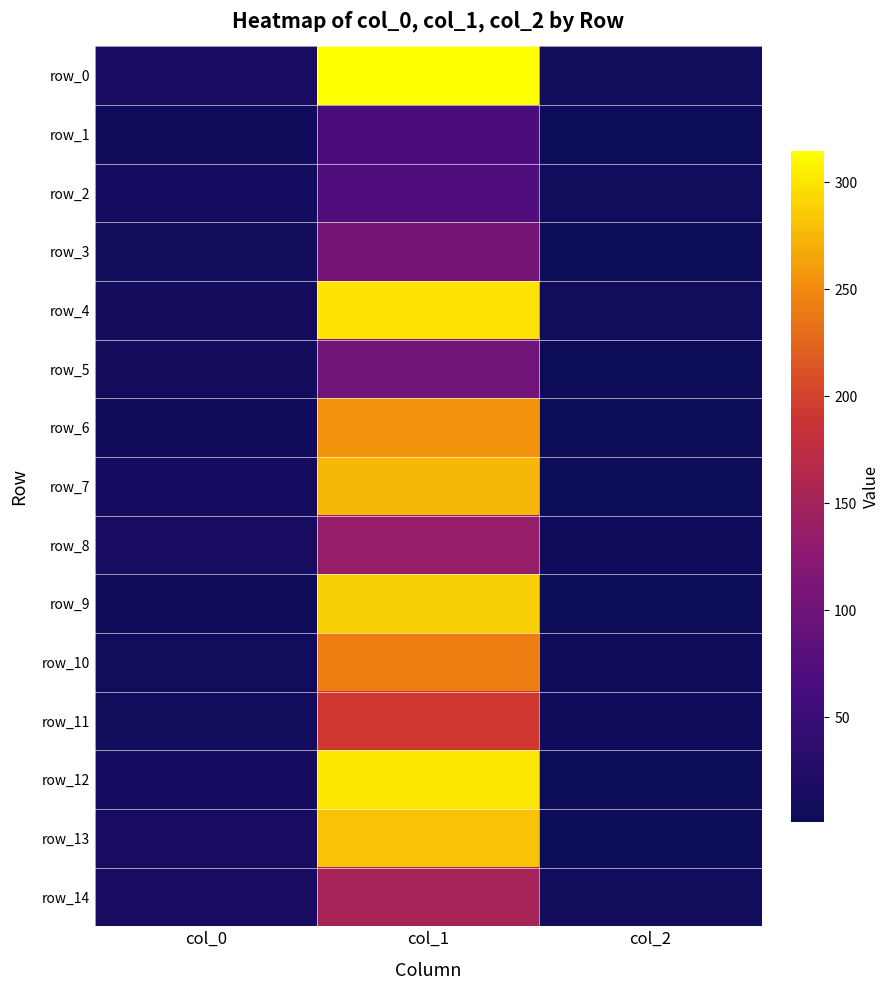

True or false: row_1 has a value of 109.0 at col_1.

False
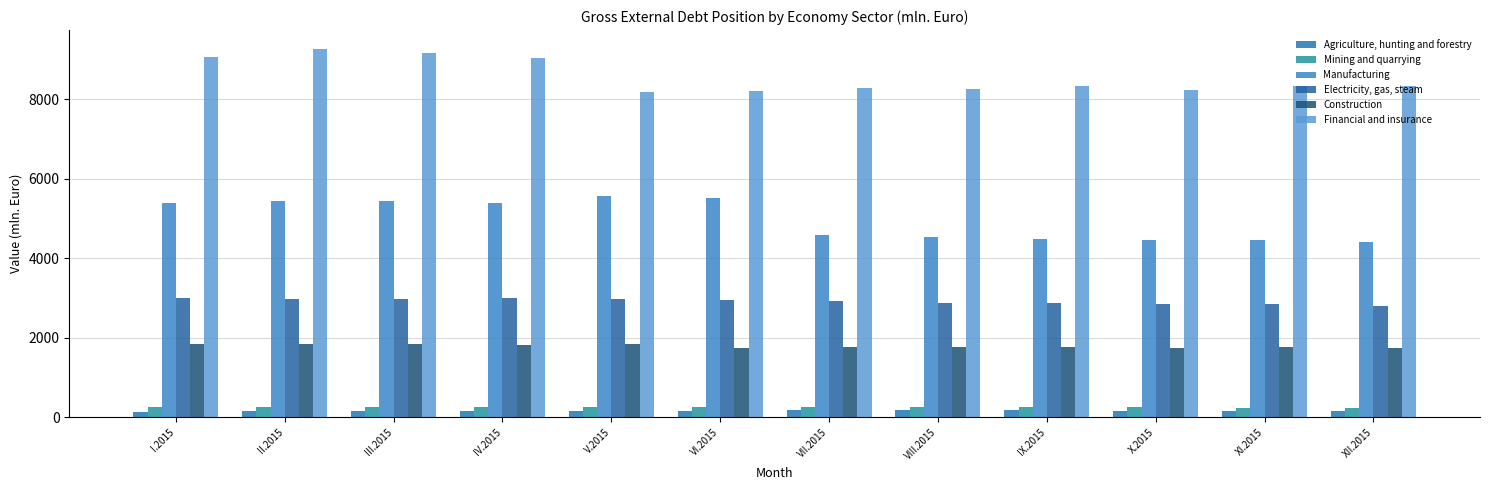

Where does the Electricity, gas, steam series first go above 2956?

I.2015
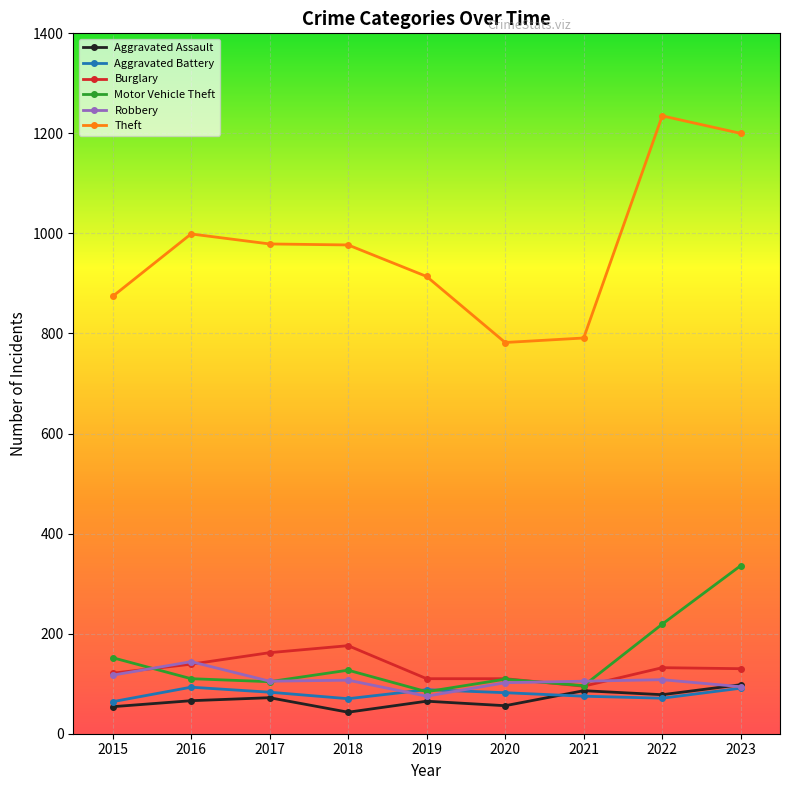

What is the approximate value of Aggravated Battery at 2015?

64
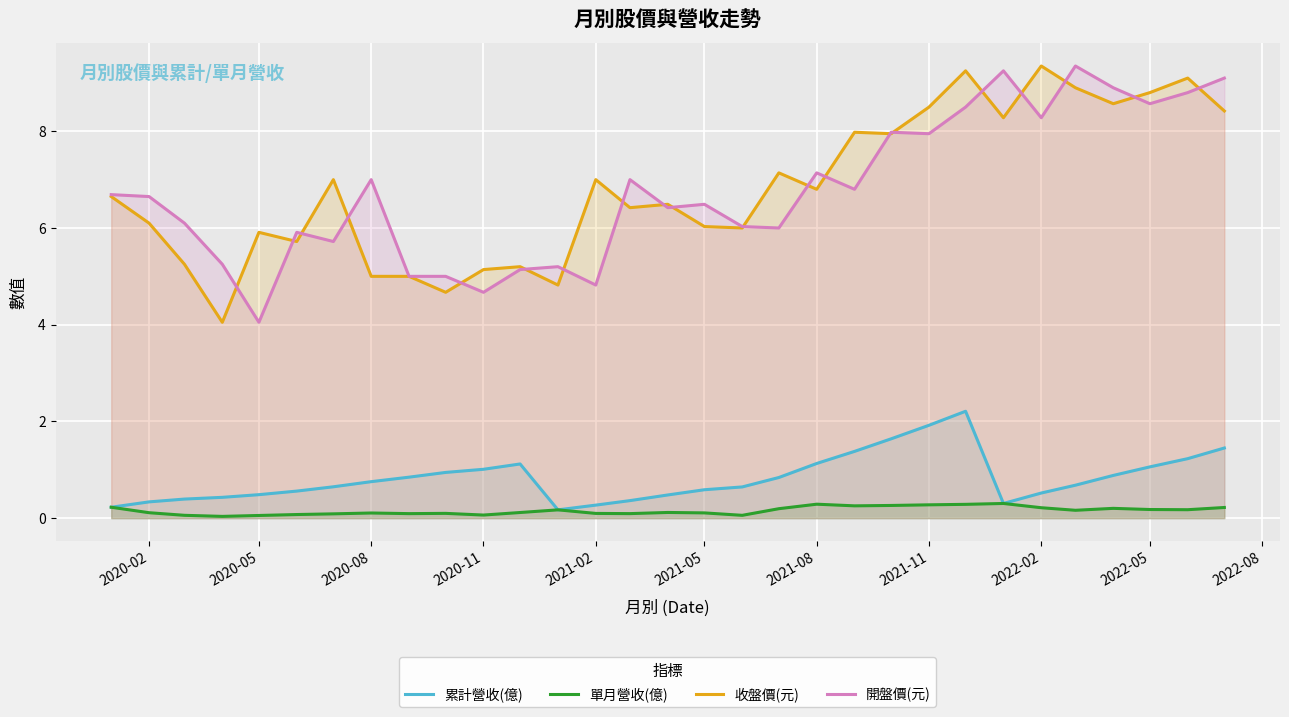

What is the highest value of the 累計營收(億) series?

2.2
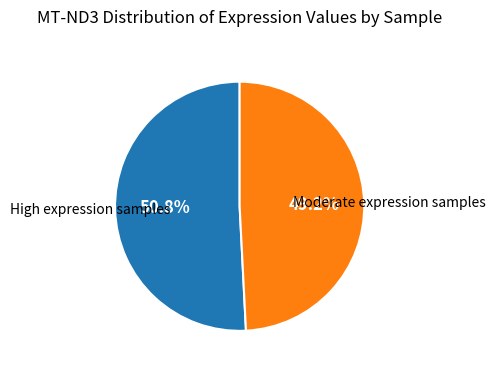

Is there any slice that represents more than half of the pie?

Yes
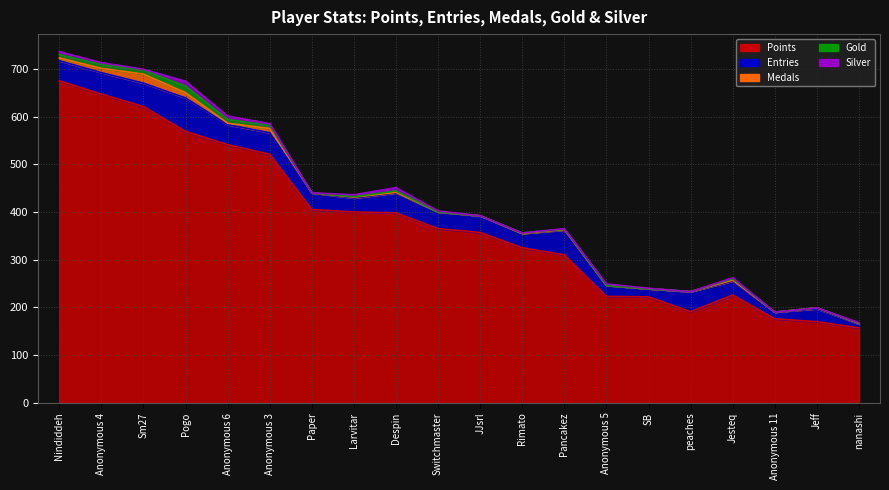

Reading left to right, list all the values displayed in this chart.

Points: Nindiddeh=675	Anonymous 4=647	Sm27=621	Pogo=569	Anonymous 6=541	Anonymous 3=521	Paper=405	Larvitar=400	Despin=398	Switchmaster=365	JJsrl=357	Rimato=325	Pancakez=310	Anonymous 5=223	SB=222	peaches=191	Jesteq=226	Anonymous 11=176	Jeff=170	nanashi=157
Entries: Nindiddeh=42	Anonymous 4=45	Sm27=49	Pogo=70	Anonymous 6=42	Anonymous 3=45	Paper=35	Larvitar=29	Despin=42	Switchmaster=35	JJsrl=35	Rimato=30	Pancakez=52	Anonymous 5=23	SB=17	peaches=42	Jesteq=29	Anonymous 11=14	Jeff=27	nanashi=8
Medals: Nindiddeh=6	Anonymous 4=9	Sm27=19	Pogo=11	Anonymous 6=3	Anonymous 3=9	Paper=0	Larvitar=2	Despin=1	Switchmaster=0	JJsrl=0	Rimato=0	Pancakez=1	Anonymous 5=0	SB=0	peaches=0	Jesteq=2	Anonymous 11=0	Jeff=2	nanashi=1
Gold: Nindiddeh=7	Anonymous 4=8	Sm27=8	Pogo=14	Anonymous 6=8	Anonymous 3=6	Paper=0	Larvitar=1	Despin=3	Switchmaster=0	JJsrl=0	Rimato=1	Pancakez=1	Anonymous 5=0	SB=0	peaches=0	Jesteq=3	Anonymous 11=0	Jeff=0	nanashi=1
Silver: Nindiddeh=6	Anonymous 4=4	Sm27=2	Pogo=10	Anonymous 6=7	Anonymous 3=4	Paper=0	Larvitar=4	Despin=7	Switchmaster=2	JJsrl=0	Rimato=0	Pancakez=1	Anonymous 5=3	SB=1	peaches=0	Jesteq=2	Anonymous 11=0	Jeff=0	nanashi=1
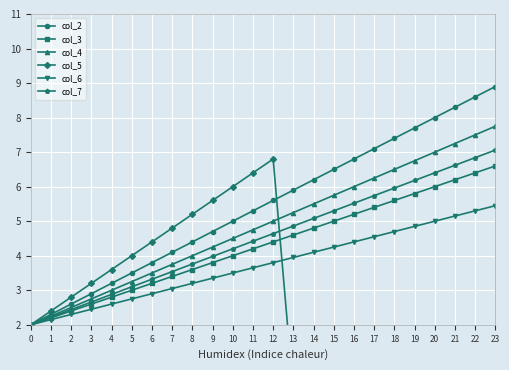

What is the spread (max minus min) of values at 12?

3.0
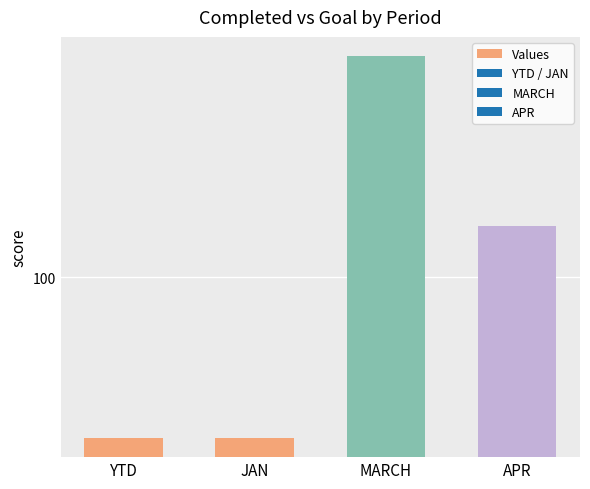

What is the sum of the values at YTD and JAN?

46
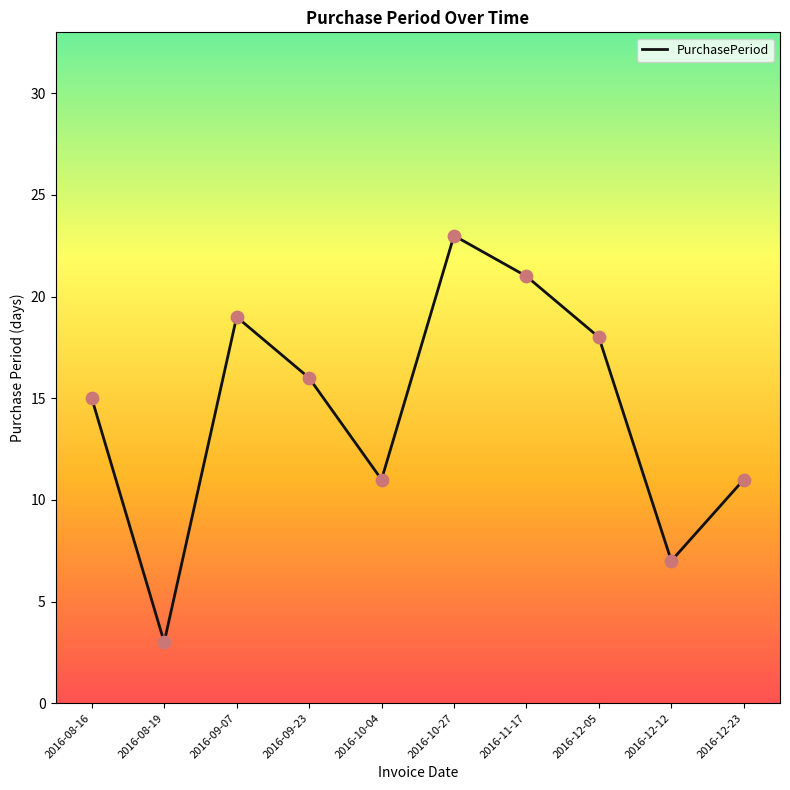

Which has a higher value, 2016-12-05 or 2016-08-19?

2016-12-05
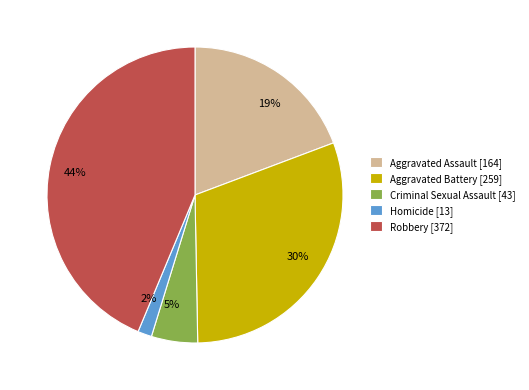

Between Robbery [372] and Aggravated Assault [164], which is larger?

Robbery [372]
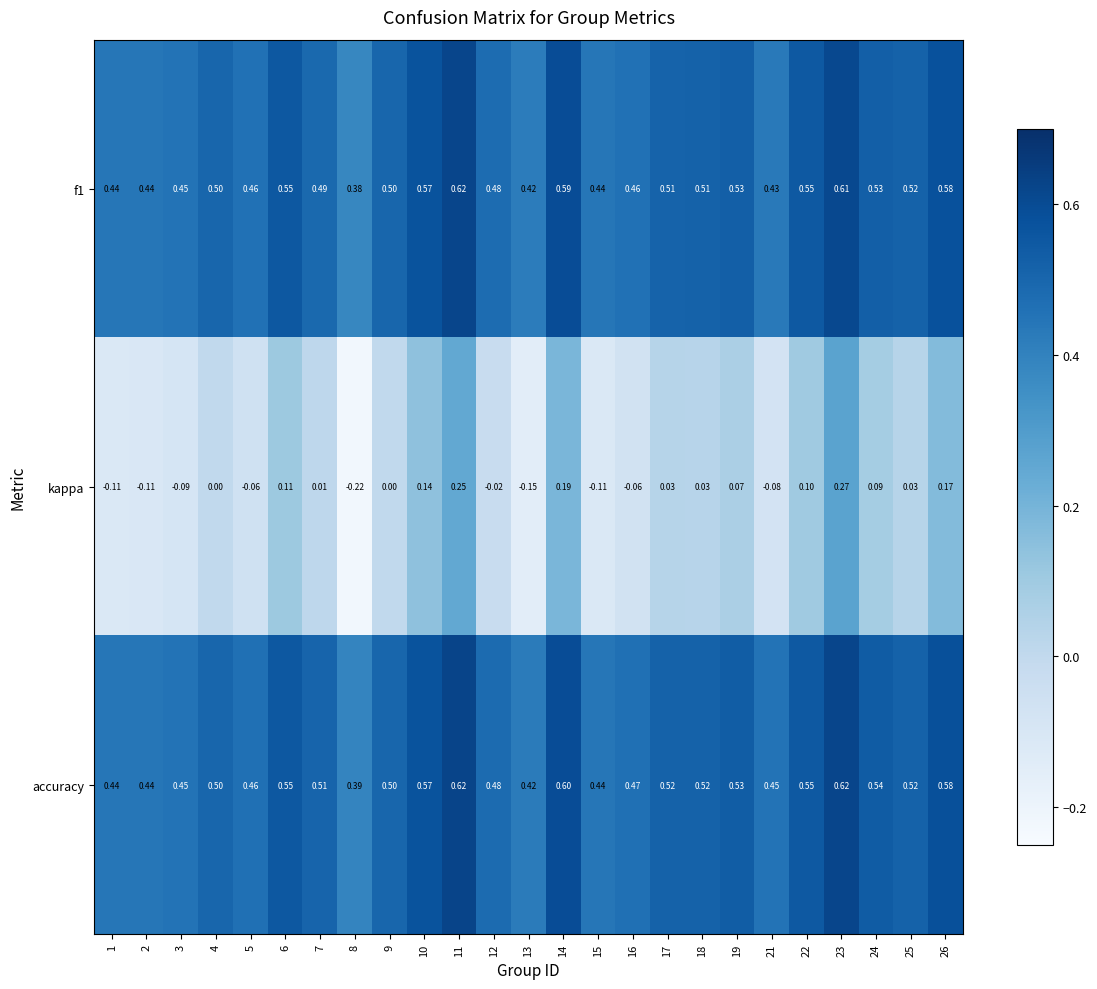

Is the value of kappa at 25 greater than the value of f1 at 25?

No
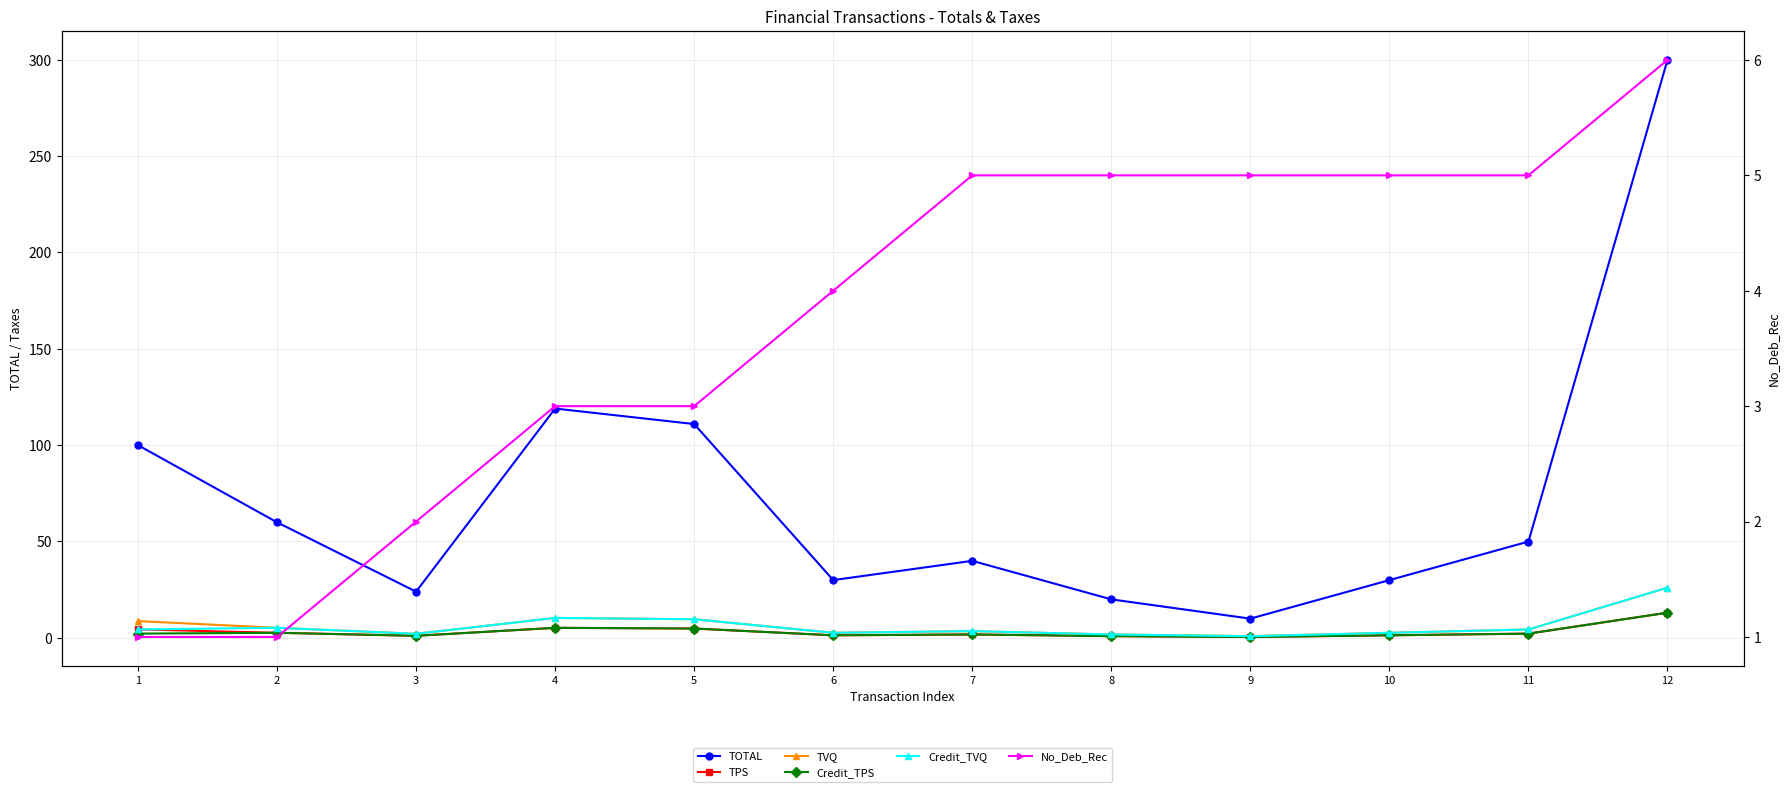

Where is the first local maximum for Credit_TPS?

2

^^^^^^^^

(Written task): Print every line from the first one through the line that contains "Is there any", inclusive, word for word. Leave the pictures out.

(Exercise result):
True or false: row_1 has a value of 109.0 at col_1.

False

Where does the Electricity, gas, steam series first go above 2956?

I.2015

What is the approximate value of Aggravated Battery at 2015?

64

What is the highest value of the 累計營收(億) series?

2.2

Is there any slice that represents more than half of the pie?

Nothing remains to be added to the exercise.